Vergewaltigungsprozess
Mutmaßlicher Vergewaltiger verstrickt sich in Widersprüche

10.07.2017 | Stand 29.07.2023, 3:12 Uhr
−Foto: Foto: Mike Schmitzer

Der Asylbewerber aus dem Senegal behauptet, die 19-Jährige nicht zum Sex gezwungen zu haben. Doch es passt alles nicht zusammen

MÜHLDORF_25TRAUNSTEIN Klein aber muskulös, bekleidet mit blauer Anstaltskleidung und einem weißen Unterhemd. So trat der 25-jährige Senegalese Assane N. am Dienstag vor das Traunsteiner Schöffengericht. Andächtig, als säße er in einer Kirchenbank, lauschte er seiner Dolmetscherin, die ihm die Verlesung der Anklage ins Französische übersetzte. Als Zeichen, das Gehörte verstanden zu haben, nickte der Afrikaner immer wieder leicht mit dem Kopf. Keine Gefühlsregung, als die Staatsanwältin die Details der mutmaßlichen Vergewaltigung vortrug ...

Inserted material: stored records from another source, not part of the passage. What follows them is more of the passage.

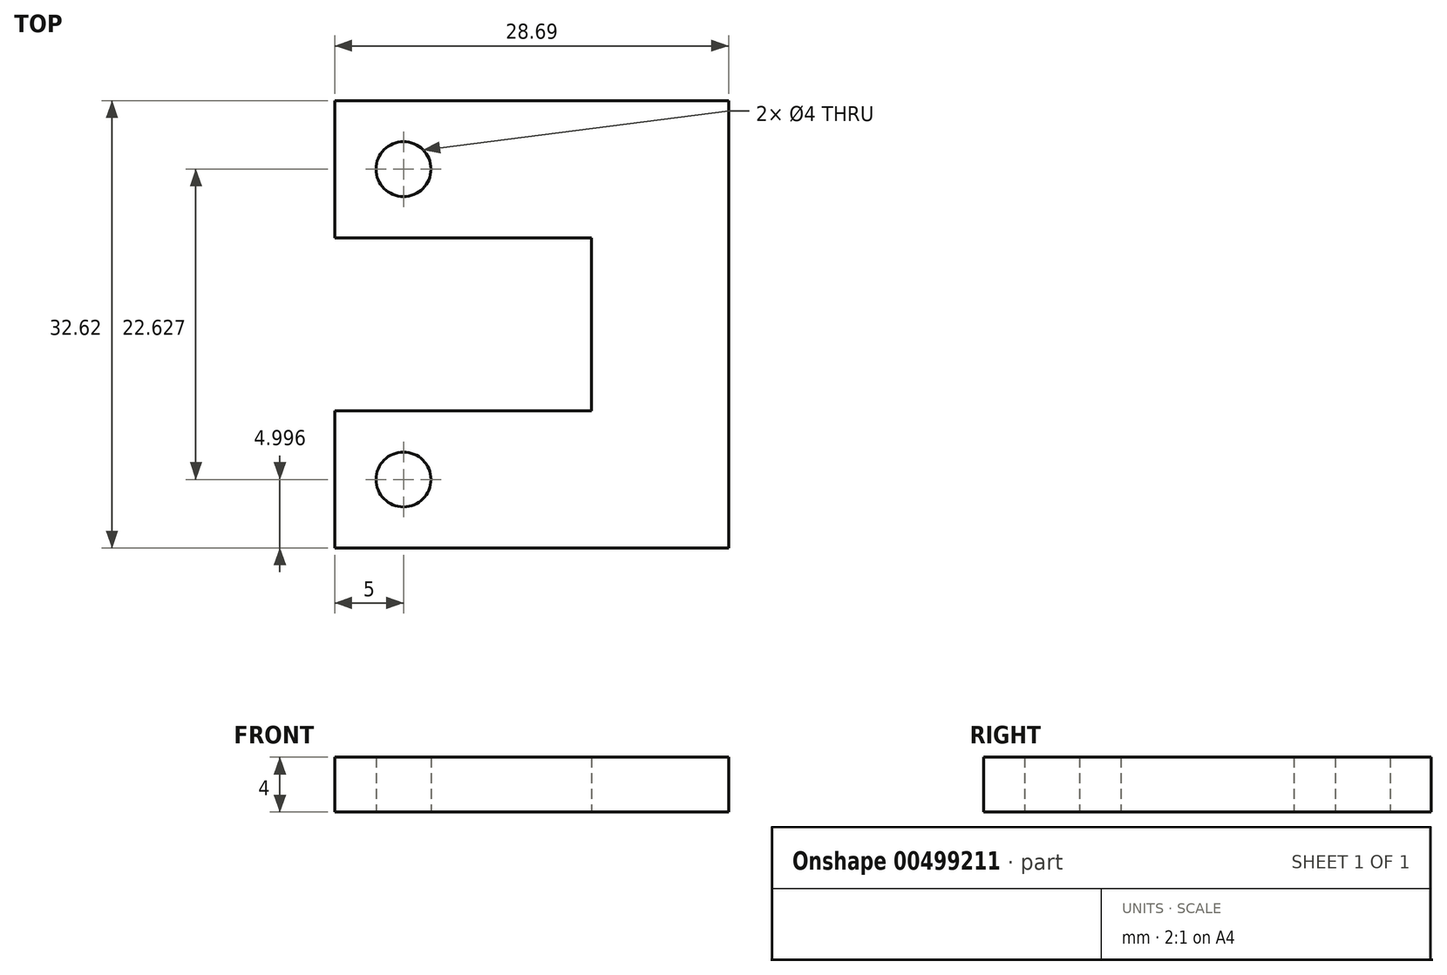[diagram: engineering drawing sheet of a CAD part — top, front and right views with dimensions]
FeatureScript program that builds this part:
annotation { "Feature Type Name" : "Feature", "Feature Type Description" : "" }
export const myFeature = defineFeature(function(context is Context, id is Id, definition is map)
    precondition{}
    {
        {
            var Q0;
            Q0=qCreatedBy(makeId("Top.planeOp"),FACE);
            var sketch = newSketch(context, id + "F0", { "sketchPlane" : qUnion([Q0])});
            skCircle(sketch, "E0", {"center": v(0, 11.31) * mm, "radius": 2 * mm});
            skCircle(sketch, "E1", {"center": v(0, -11.31) * mm, "radius": 2 * mm});
            skLineSegment(sketch, "E2.bottom", {"start": v(5, 16.31) * mm, "end": v(-5, 16.31) * mm});
            skLineSegment(sketch, "E2.top", {"start": v(5, 6.31) * mm, "end": v(-5, 6.31) * mm});
            skLineSegment(sketch, "E2.right", {"start": v(-5, 16.31) * mm, "end": v(-5, 6.31) * mm});
            skLineSegment(sketch, "E3.bottom", {"start": v(5, -6.31) * mm, "end": v(-5, -6.31) * mm});
            skLineSegment(sketch, "E3.top", {"start": v(5, -16.31) * mm, "end": v(-5, -16.31) * mm});
            skLineSegment(sketch, "E3.right", {"start": v(-5, -6.31) * mm, "end": v(-5, -16.31) * mm});
            skLineSegment(sketch, "E4", {"start": v(5, 16.31) * mm, "end": v(23.69, 16.31) * mm});
            skLineSegment(sketch, "E5", {"start": v(23.69, 16.31) * mm, "end": v(23.69, -16.31) * mm});
            skLineSegment(sketch, "E6", {"start": v(23.69, -16.31) * mm, "end": v(5, -16.31) * mm});
            skLineSegment(sketch, "E7", {"start": v(5, 6.31) * mm, "end": v(13.69, 6.31) * mm});
            skLineSegment(sketch, "E8", {"start": v(13.69, 6.31) * mm, "end": v(13.69, -6.31) * mm});
            skLineSegment(sketch, "E9", {"start": v(13.69, -6.31) * mm, "end": v(5, -6.31) * mm});
            skPoint(sketch, "E10", {"position": v(-11.31, 0) * mm});
            skSolve(sketch);
        }
        {
            var Q0;
            Q0 = qSketchRegion(id + "F0", true);
            extrude(context, id + "F1", {"entities" : qUnion([Q0]), "depth" : 4 * mm});
        }
    });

Dem 25-Jährigen, der Asyl in Deutschland sucht und zuletzt in einer Gemeinschaftsunterkunft in Mühldorf lebte, wird vorgeworfen, eine 19-jährige Mühldorferin in einer Nacht im September 2015 vier Mal vergewaltigt zu haben (wir berichteten). Er selbst bestreitet die Tat. Bei seinen ersten Vernehmungen wollte er überhaupt nichts von einer Begegnung mit der 19-Jährigen wissen, später sagte er aus, dass es sich um keine Vergewaltigung sondern einvernehmlichen Sex zwischen ihm und der jungen Mühldorferin gehandelt habe.

Diese Version erzählte Assane N. auch im Gerichtssaal.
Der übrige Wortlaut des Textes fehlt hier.